JAKARTA, KOMPAS.com - Juru Bicara Komisi Pemberantasan Korupsi (KPK) Febri Diansyah mengatakan, bukti dalam rangkaian penyidikan yang dibuka ke publik dapat menghambat proses hukum.
Hal ini terkait dengan permintaan DPR untuk membuka rekaman pemeriksaan mantan Anggota Komisi II DPR Miryam S Haryani dalam kasus dugaan korupsi e-KTP. DPR tengah menyusun hak anget kepada KPK.
Usulan hak angket diputuskan pada Rapat Dengar Pendapat Komisi III dan KPK yang selesai digelar, Rabu (19/4/2017) dini hari.
Adapun usulan menggulirkan hak angket itu dimulai dari protes yang dilayangkan sejumlah Anggota Komisi III kepada KPK. Alasannya, dalam persidangan disebutkan bahwa Miryam mendapat tekanan dari sejumlah anggota Komisi III.
(Baca: Desak KPK Buka Rekaman Pemeriksaan Miryam, DPR Gulirkan Hak Angket)
"Jika bukti-bukti yang ada, yang muncul dalam rangkaian proses persidangan ini dibuka maka ada risiko buat bias proses hukum dan bukan tidak mungkin dapat menghambat penanganan kasus baik untuk MSH (Miryam S Haryani) atau e-ktp sendiri," kata Febri di gedung KPK, Jakarta, Kamis (21/4/2017).
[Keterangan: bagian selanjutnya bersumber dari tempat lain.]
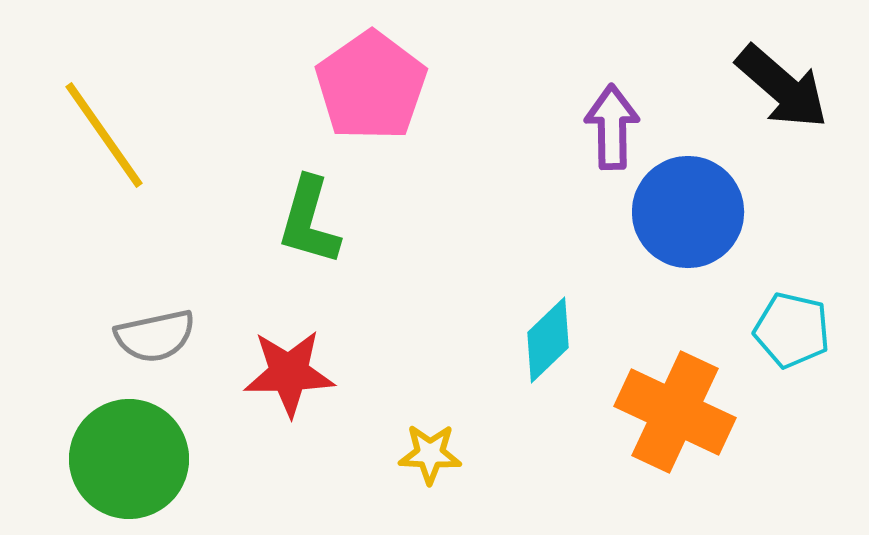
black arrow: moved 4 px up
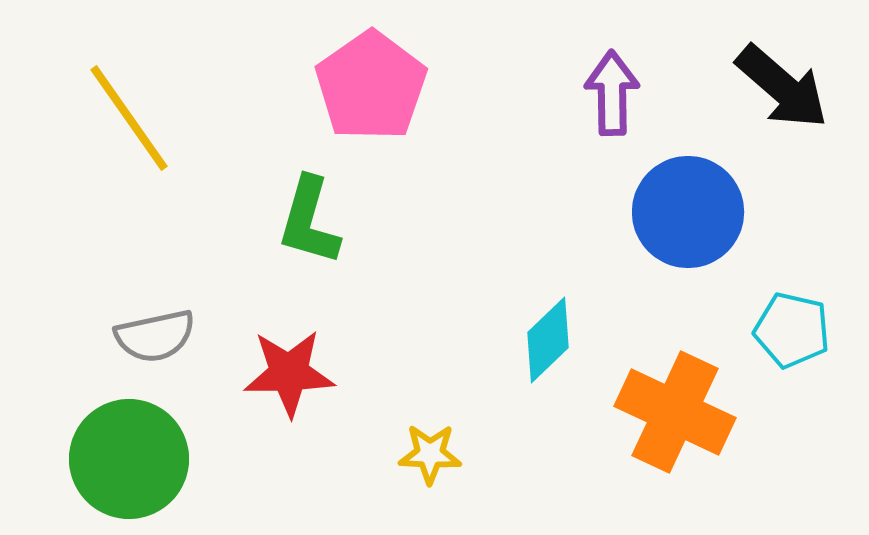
purple arrow: moved 34 px up
yellow line: moved 25 px right, 17 px up
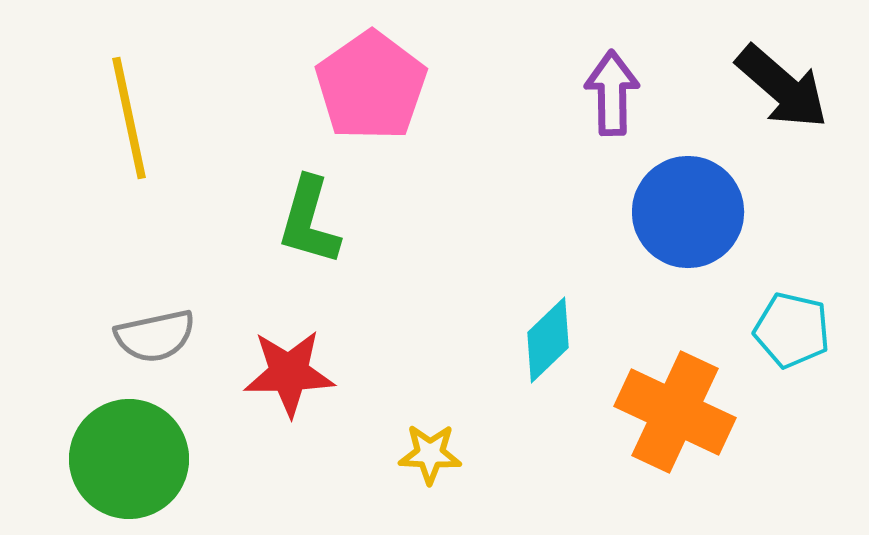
yellow line: rotated 23 degrees clockwise
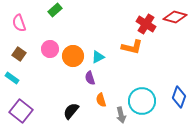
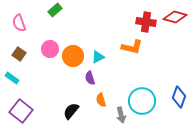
red cross: moved 2 px up; rotated 24 degrees counterclockwise
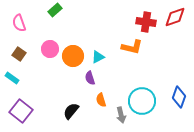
red diamond: rotated 35 degrees counterclockwise
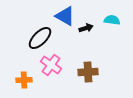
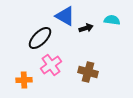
pink cross: rotated 20 degrees clockwise
brown cross: rotated 18 degrees clockwise
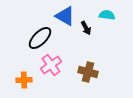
cyan semicircle: moved 5 px left, 5 px up
black arrow: rotated 80 degrees clockwise
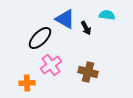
blue triangle: moved 3 px down
orange cross: moved 3 px right, 3 px down
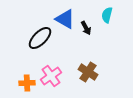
cyan semicircle: rotated 84 degrees counterclockwise
pink cross: moved 11 px down
brown cross: rotated 18 degrees clockwise
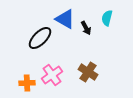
cyan semicircle: moved 3 px down
pink cross: moved 1 px right, 1 px up
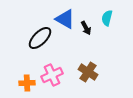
pink cross: rotated 10 degrees clockwise
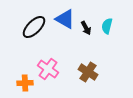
cyan semicircle: moved 8 px down
black ellipse: moved 6 px left, 11 px up
pink cross: moved 4 px left, 6 px up; rotated 30 degrees counterclockwise
orange cross: moved 2 px left
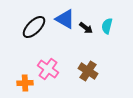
black arrow: rotated 24 degrees counterclockwise
brown cross: moved 1 px up
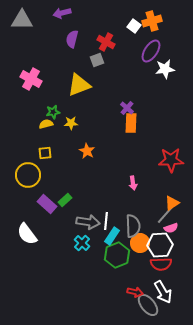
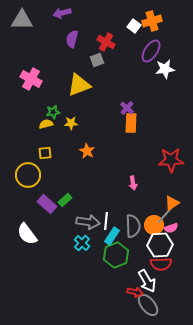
orange circle: moved 14 px right, 18 px up
green hexagon: moved 1 px left
white arrow: moved 16 px left, 11 px up
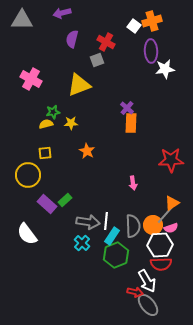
purple ellipse: rotated 35 degrees counterclockwise
orange circle: moved 1 px left
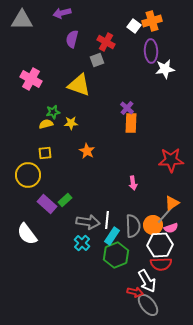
yellow triangle: rotated 40 degrees clockwise
white line: moved 1 px right, 1 px up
Febri menuturkan, KPK menghormati kewenangan pengawasan yang dimiliki DPR. Namun, lanjut dia, jangan sampai kewenangan itu mempengaruhi proses hukum yang tengah berjalan.
(Baca: Disebut Ancam Miryam dalam Kasus E-KTP, Anggota DPR Protes ke KPK)
"Kami dari awal katakan kami tangani e-ktp, tolong berbagai pihak tidak mencoba pengaruhi atau lakukan tindakan yang berisiko hambat penanganan kasus," ujar Febri.
Febri berharap DPR dapat mempertimbangkan secara serius untuk tidak menggunakan kewenangan pengawasan dalam ranah hukum. Febri percaya DPR menghargai proses pengungkapan kasus dugaan korupsi e-KTP.